▶ **REQUIREMENT**: Exact copies of all the entries are needed.

[[ RECORDS open ]]

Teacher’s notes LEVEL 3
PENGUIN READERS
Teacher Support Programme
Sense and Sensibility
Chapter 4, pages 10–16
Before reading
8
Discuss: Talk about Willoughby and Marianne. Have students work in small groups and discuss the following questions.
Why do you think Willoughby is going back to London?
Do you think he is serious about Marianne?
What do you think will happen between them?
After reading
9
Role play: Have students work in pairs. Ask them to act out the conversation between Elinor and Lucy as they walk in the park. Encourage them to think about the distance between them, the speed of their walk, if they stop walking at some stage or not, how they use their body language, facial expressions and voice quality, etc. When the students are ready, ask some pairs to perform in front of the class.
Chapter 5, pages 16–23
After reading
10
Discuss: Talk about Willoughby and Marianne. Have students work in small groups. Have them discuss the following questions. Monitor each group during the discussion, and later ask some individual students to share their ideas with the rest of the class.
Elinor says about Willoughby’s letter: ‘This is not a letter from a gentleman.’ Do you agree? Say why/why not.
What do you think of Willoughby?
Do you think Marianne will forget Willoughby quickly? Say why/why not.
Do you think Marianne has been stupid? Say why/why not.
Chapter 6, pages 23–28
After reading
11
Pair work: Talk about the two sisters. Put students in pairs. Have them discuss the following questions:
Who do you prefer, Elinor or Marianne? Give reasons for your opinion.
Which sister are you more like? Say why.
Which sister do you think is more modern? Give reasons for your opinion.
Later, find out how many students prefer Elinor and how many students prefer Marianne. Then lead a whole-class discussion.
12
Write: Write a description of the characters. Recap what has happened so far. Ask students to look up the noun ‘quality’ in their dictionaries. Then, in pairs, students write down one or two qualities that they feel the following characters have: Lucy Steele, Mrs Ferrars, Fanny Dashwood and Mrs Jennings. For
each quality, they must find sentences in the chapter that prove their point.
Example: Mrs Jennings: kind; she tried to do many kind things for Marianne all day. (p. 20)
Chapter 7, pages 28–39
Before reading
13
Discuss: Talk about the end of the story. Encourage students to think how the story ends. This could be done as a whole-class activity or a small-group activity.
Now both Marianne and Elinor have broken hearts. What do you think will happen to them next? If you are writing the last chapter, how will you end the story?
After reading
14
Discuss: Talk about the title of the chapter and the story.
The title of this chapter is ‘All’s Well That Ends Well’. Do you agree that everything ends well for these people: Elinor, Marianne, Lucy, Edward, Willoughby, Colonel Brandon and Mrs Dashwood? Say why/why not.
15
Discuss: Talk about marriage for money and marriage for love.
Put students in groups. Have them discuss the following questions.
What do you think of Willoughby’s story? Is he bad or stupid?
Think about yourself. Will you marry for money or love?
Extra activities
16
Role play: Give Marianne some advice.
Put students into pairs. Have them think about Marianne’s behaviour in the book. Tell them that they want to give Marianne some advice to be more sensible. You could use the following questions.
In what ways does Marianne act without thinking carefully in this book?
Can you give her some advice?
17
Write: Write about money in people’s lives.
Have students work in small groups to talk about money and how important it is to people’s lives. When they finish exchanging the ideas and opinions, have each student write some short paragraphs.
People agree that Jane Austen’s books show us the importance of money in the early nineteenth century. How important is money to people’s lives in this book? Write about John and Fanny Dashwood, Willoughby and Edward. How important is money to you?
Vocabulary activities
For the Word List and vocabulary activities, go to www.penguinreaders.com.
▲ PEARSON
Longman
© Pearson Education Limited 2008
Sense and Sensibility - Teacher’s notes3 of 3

[[ RECORDS closed ]]

▶ **RESULT OF THE TASK**:
Teacher’s notes LEVEL 3
PENGUIN READERS
Teacher Support Programme
Sense and Sensibility
Chapter 4, pages 10–16
Before reading
8
Discuss: Talk about Willoughby and Marianne. Have students work in small groups and discuss the following questions.
Why do you think Willoughby is going back to London?
Do you think he is serious about Marianne?
What do you think will happen between them?
After reading
9
Role play: Have students work in pairs. Ask them to act out the conversation between Elinor and Lucy as they walk in the park. Encourage them to think about the distance between them, the speed of their walk, if they stop walking at some stage or not, how they use their body language, facial expressions and voice quality, etc. When the students are ready, ask some pairs to perform in front of the class.
Chapter 5, pages 16–23
After reading
10
Discuss: Talk about Willoughby and Marianne. Have students work in small groups. Have them discuss the following questions. Monitor each group during the discussion, and later ask some individual students to share their ideas with the rest of the class.
Elinor says about Willoughby’s letter: ‘This is not a letter from a gentleman.’ Do you agree? Say why/why not.
What do you think of Willoughby?
Do you think Marianne will forget Willoughby quickly? Say why/why not.
Do you think Marianne has been stupid? Say why/why not.
Chapter 6, pages 23–28
After reading
11
Pair work: Talk about the two sisters. Put students in pairs. Have them discuss the following questions:
Who do you prefer, Elinor or Marianne? Give reasons for your opinion.
Which sister are you more like? Say why.
Which sister do you think is more modern? Give reasons for your opinion.
Later, find out how many students prefer Elinor and how many students prefer Marianne. Then lead a whole-class discussion.
12
Write: Write a description of the characters. Recap what has happened so far. Ask students to look up the noun ‘quality’ in their dictionaries. Then, in pairs, students write down one or two qualities that they feel the following characters have: Lucy Steele, Mrs Ferrars, Fanny Dashwood and Mrs Jennings. For
each quality, they must find sentences in the chapter that prove their point.
Example: Mrs Jennings: kind; she tried to do many kind things for Marianne all day. (p. 20)
Chapter 7, pages 28–39
Before reading
13
Discuss: Talk about the end of the story. Encourage students to think how the story ends. This could be done as a whole-class activity or a small-group activity.
Now both Marianne and Elinor have broken hearts. What do you think will happen to them next? If you are writing the last chapter, how will you end the story?
After reading
14
Discuss: Talk about the title of the chapter and the story.
The title of this chapter is ‘All’s Well That Ends Well’. Do you agree that everything ends well for these people: Elinor, Marianne, Lucy, Edward, Willoughby, Colonel Brandon and Mrs Dashwood? Say why/why not.
15
Discuss: Talk about marriage for money and marriage for love.
Put students in groups. Have them discuss the following questions.
What do you think of Willoughby’s story? Is he bad or stupid?
Think about yourself. Will you marry for money or love?
Extra activities
16
Role play: Give Marianne some advice.
Put students into pairs. Have them think about Marianne’s behaviour in the book. Tell them that they want to give Marianne some advice to be more sensible. You could use the following questions.
In what ways does Marianne act without thinking carefully in this book?
Can you give her some advice?
17
Write: Write about money in people’s lives.
Have students work in small groups to talk about money and how important it is to people’s lives. When they finish exchanging the ideas and opinions, have each student write some short paragraphs.
People agree that Jane Austen’s books show us the importance of money in the early nineteenth century. How important is money to people’s lives in this book? Write about John and Fanny Dashwood, Willoughby and Edward. How important is money to you?
Vocabulary activities
For the Word List and vocabulary activities, go to www.penguinreaders.com.
▲ PEARSON
Longman
© Pearson Education Limited 2008
Sense and Sensibility - Teacher’s notes3 of 3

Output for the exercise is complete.